▶ _What you are asked to do_
Reproduce every line of the records below without any changes, leaving out the pictures.

▶ _Records for this task_
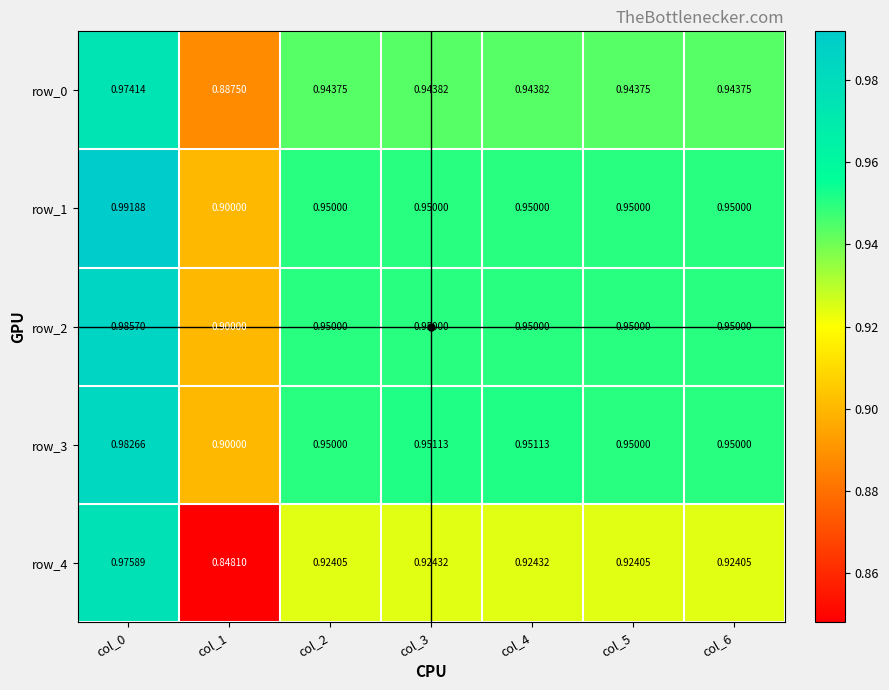

Is the value of row_2 at col_2 greater than the value of row_3 at col_3?

No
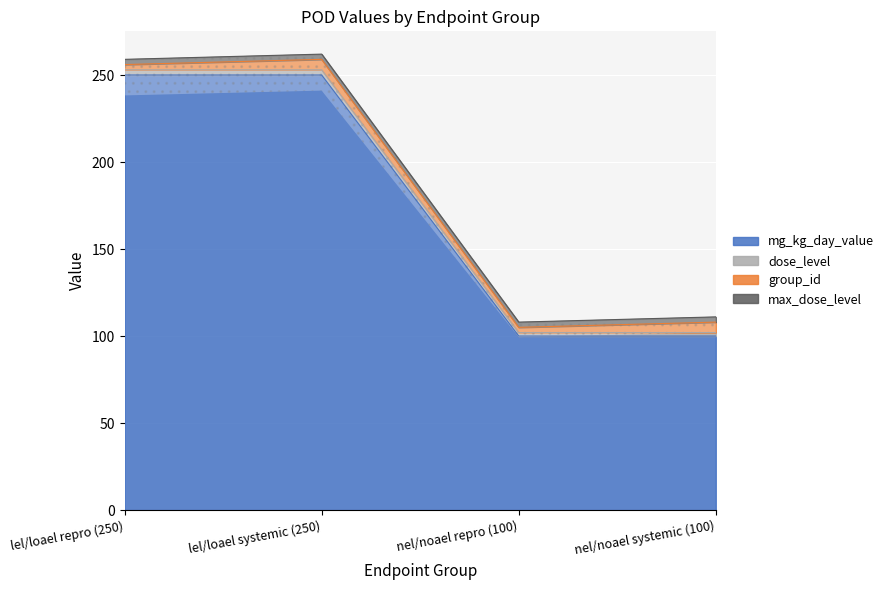

True or false: mg_kg_day_value and dose_level cross at least once.

False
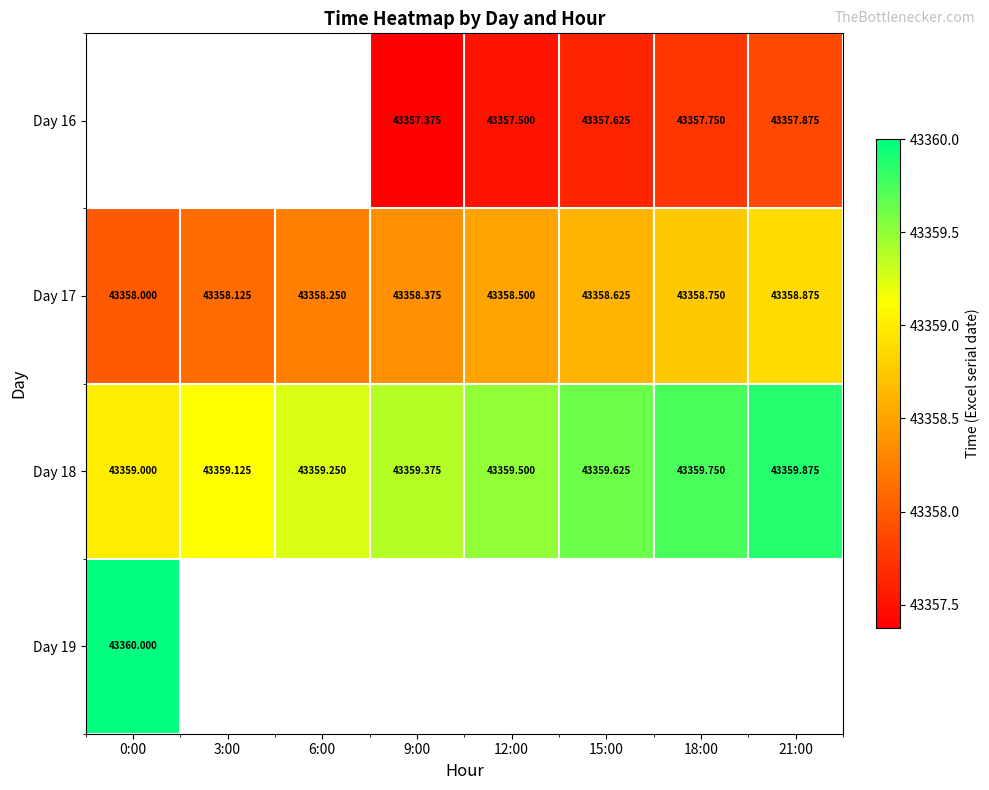

Which label corresponds to the largest value in the chart?

0:00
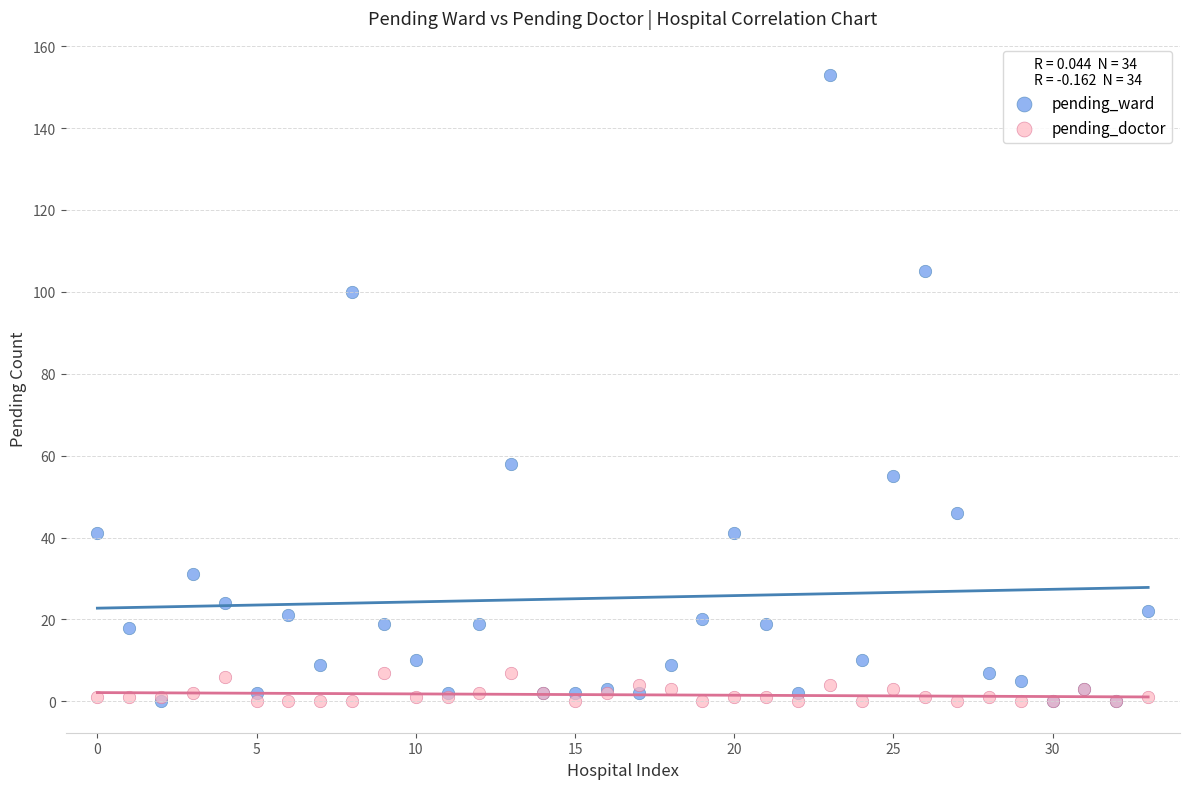

Which series has the largest Y range (max minus min)?

pending_ward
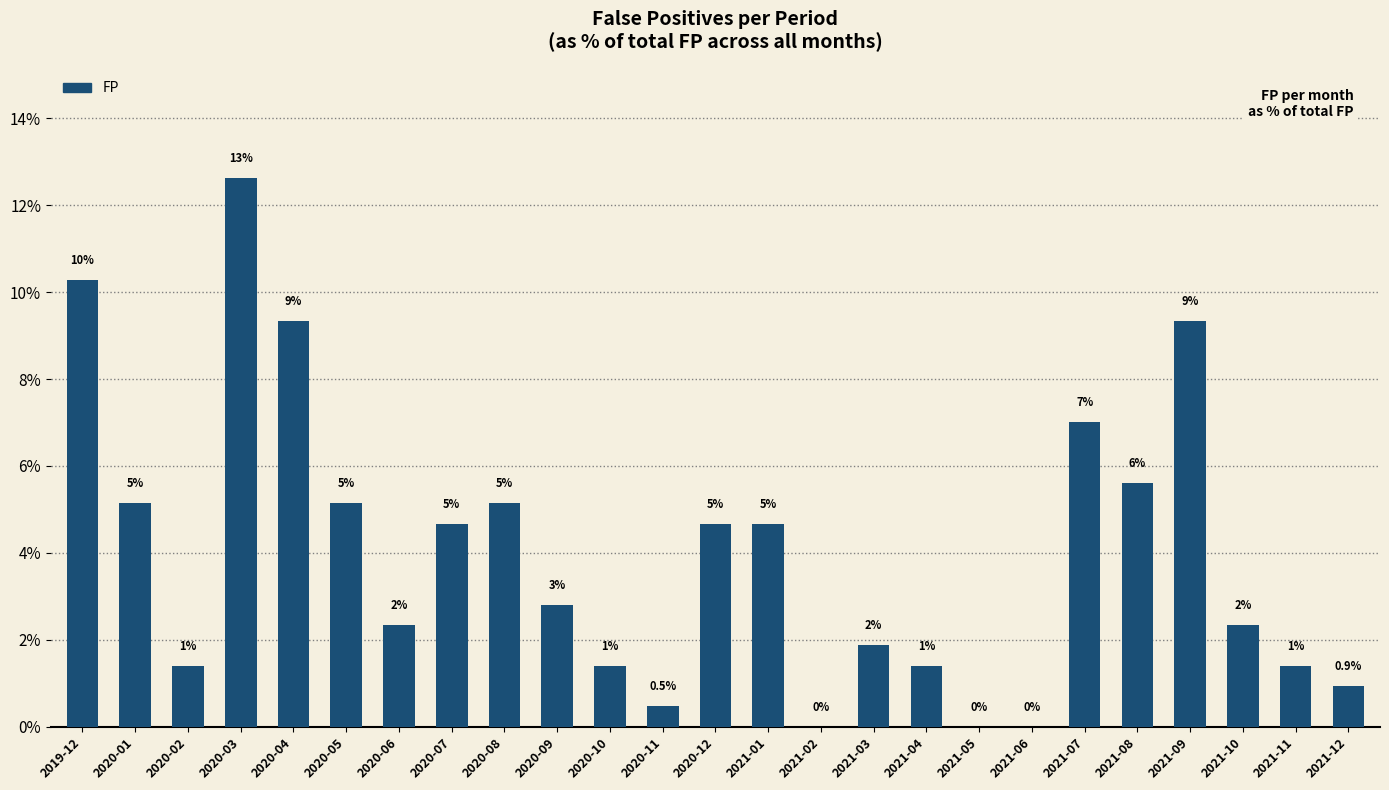

Rank the categories by value from lowest to highest.

2021-02, 2021-05, 2021-06, 2020-11, 2021-12, 2020-02, 2020-10, 2021-04, 2021-11, 2021-03, 2020-06, 2021-10, 2020-09, 2020-07, 2020-12, 2021-01, 2020-01, 2020-05, 2020-08, 2021-08, 2021-07, 2020-04, 2021-09, 2019-12, 2020-03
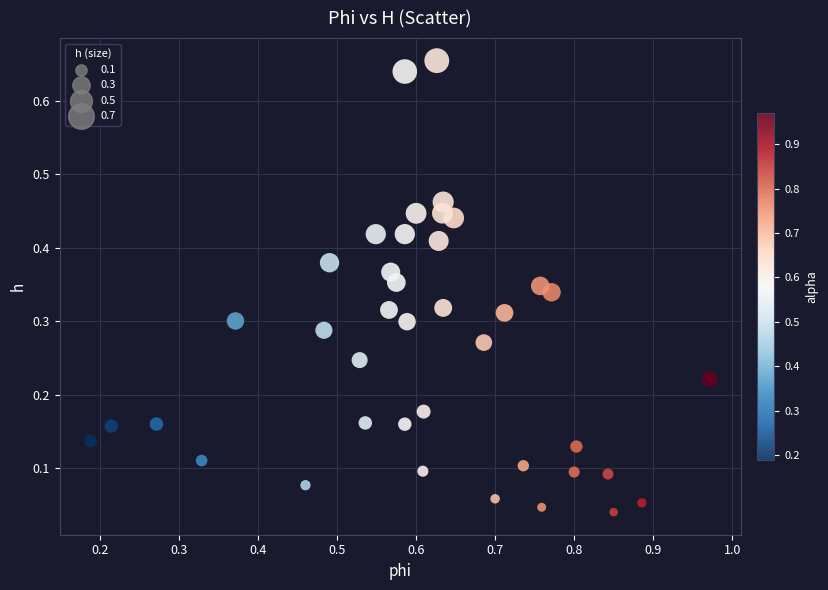

What is the range of X values (max minus min)?

0.8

▶ _Response to this task_
Is the value of row_2 at col_2 greater than the value of row_3 at col_3?

No

True or false: mg_kg_day_value and dose_level cross at least once.

False

Which label corresponds to the largest value in the chart?

0:00

Which series has the largest Y range (max minus min)?

pending_ward

Rank the categories by value from lowest to highest.

2021-02, 2021-05, 2021-06, 2020-11, 2021-12, 2020-02, 2020-10, 2021-04, 2021-11, 2021-03, 2020-06, 2021-10, 2020-09, 2020-07, 2020-12, 2021-01, 2020-01, 2020-05, 2020-08, 2021-08, 2021-07, 2020-04, 2021-09, 2019-12, 2020-03

What is the range of X values (max minus min)?

0.8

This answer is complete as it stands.